Carefully, Amanusa shaped her lips, pushed breath from her lungs. “Yes.” A whisper.
“Follow it. Sweep it into the blood—this blood.” He held up her hand and she saw the scarlet bead quivering on her finger, on the verge of trickling down its length.
“Yes-s-sss,” she whispered. That was the call, the urge. The magic wanted to go into that droplet of blood. She let it go, giving way to the need
, and she flowed through her body, down her arm, out her hand to the blood that adorned her finger.
“Pull back now.” Jax quivered, his voice the tiniest bit shaky. “The magic is in the blood. It will answer your call. Pull back.”
How? Amanusa wallowed in the glowing warmth. She hadn’t felt anything so lovely in so long. Had she ever? Even the bum felt nice. It did burn a little—no, a lot. It burned.

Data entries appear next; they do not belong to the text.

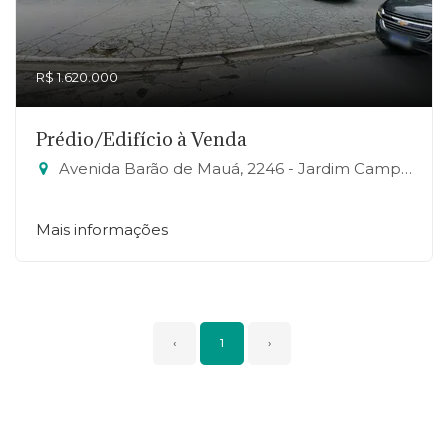
R$ 1.620.000
Prédio/Edifício à Venda
Avenida Barão de Mauá, 2246 - Jardim Campo Verde, Mauá-SP
Mais informações
‹
1
›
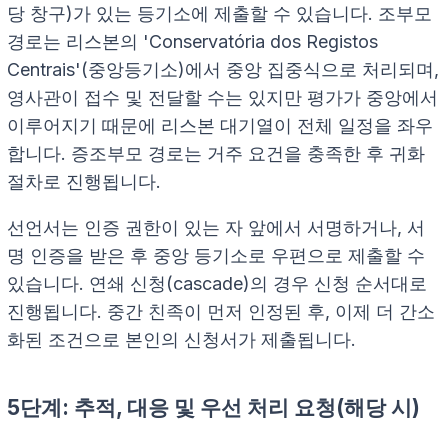
당 창구)가 있는 등기소에 제출할 수 있습니다. 조부모
경로는 리스본의 'Conservatória dos Registos
Centrais'(중앙등기소)에서 중앙 집중식으로 처리되며,
영사관이 접수 및 전달할 수는 있지만 평가가 중앙에서
이루어지기 때문에 리스본 대기열이 전체 일정을 좌우
합니다. 증조부모 경로는 거주 요건을 충족한 후 귀화
절차로 진행됩니다.
선언서는 인증 권한이 있는 자 앞에서 서명하거나, 서
명 인증을 받은 후 중앙 등기소로 우편으로 제출할 수
있습니다. 연쇄 신청(cascade)의 경우 신청 순서대로
진행됩니다. 중간 친족이 먼저 인정된 후, 이제 더 간소
화된 조건으로 본인의 신청서가 제출됩니다.
5단계: 추적, 대응 및 우선 처리 요청(해당 시)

She gasped, took a step back somehow, and as the cool air swept over her skin, she could think again.
“Sorceress—” Jax touched her cheek, lightly with just the barest tips of his fingers and she gasped again, jerking away.
Her skin felt raw, flayed from her body. The edges of—of what? Her soul? Her mind? Her self? All of those things together felt scorched. Seared by the magic’s heat. It hurt, and at the same time, it felt good. Glorious. Warming all the frozen corners of her life.
“Are you well, sorceress?” Jax reached out again and she turned her face away.
“Well enough. Your touch hurts.”
He spat some oath in a language she didn’t know. “Magic burns. You should not have stayed with it so long. Didn’t you hear me tell you to pull back?”
“Yes, but I didn’t know how.” She could speak properly again. It hurt a bit, talking. Everything hurt a bit.
Jax swore again. His hand holding hers jostled, and the fat drop of blood began to slide down her finger. He swore yet again when he saw it and tilted her hand to slow its path. “Do you want to stop? The magic is in the blood. It won’t burn you now. But we can stop if you’d like.”
“Can you feel it?”
“What? The magic?” The brown-flecked blue of his eyes searched hers. “When it went into the blood, I felt it then. Strong magic. Do you want to go on? I can tell you what to do, but I can’t tell you how to do it. Perhaps we should wait.”
Amanusa shook her head. A slight scorching was nothing next to the power she’d felt roll through her. “I managed to pull back. I can work out how to do the rest. I want to learn. Besides—” She wiggled her bloody finger. “Something tells me we shouldn’t waste this.”
He held motionless a moment longer, then he lifted her hand to his mouth. His gaze never leaving hers, he licked his tongue along the brief blood trail. Then he wrapped his mouth around her finger.